⟨
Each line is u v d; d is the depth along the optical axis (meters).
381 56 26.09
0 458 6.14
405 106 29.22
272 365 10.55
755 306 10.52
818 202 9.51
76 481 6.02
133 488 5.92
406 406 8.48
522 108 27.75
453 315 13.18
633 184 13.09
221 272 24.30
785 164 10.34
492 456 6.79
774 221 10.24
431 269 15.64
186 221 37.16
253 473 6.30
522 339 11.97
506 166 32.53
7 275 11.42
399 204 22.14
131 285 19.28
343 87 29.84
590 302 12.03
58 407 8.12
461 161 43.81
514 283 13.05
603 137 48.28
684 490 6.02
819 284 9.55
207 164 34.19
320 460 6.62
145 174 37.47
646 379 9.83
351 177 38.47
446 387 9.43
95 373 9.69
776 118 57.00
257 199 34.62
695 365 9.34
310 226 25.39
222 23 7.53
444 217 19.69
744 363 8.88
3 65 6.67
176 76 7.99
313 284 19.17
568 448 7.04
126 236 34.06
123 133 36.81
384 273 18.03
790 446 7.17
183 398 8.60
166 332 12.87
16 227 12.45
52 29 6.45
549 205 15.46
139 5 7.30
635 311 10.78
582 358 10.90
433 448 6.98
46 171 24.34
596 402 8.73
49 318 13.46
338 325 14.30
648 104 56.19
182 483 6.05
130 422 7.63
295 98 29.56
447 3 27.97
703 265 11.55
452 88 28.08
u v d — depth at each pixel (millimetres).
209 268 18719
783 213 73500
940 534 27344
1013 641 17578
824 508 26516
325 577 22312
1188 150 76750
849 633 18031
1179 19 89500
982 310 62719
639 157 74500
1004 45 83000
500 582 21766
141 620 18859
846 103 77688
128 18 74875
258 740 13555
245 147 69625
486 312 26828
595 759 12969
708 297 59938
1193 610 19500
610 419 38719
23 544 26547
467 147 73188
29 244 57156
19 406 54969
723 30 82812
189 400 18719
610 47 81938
⟩
Task item: All lines from the one that has "46 171 24.34" through the end of the material above should be returned exactly; omit the rest.

Answer box:
46 171 24.34
596 402 8.73
49 318 13.46
338 325 14.30
648 104 56.19
182 483 6.05
130 422 7.63
295 98 29.56
447 3 27.97
703 265 11.55
452 88 28.08
u v d — depth at each pixel (millimetres).
209 268 18719
783 213 73500
940 534 27344
1013 641 17578
824 508 26516
325 577 22312
1188 150 76750
849 633 18031
1179 19 89500
982 310 62719
639 157 74500
1004 45 83000
500 582 21766
141 620 18859
846 103 77688
128 18 74875
258 740 13555
245 147 69625
486 312 26828
595 759 12969
708 297 59938
1193 610 19500
610 419 38719
23 544 26547
467 147 73188
29 244 57156
19 406 54969
723 30 82812
189 400 18719
610 47 81938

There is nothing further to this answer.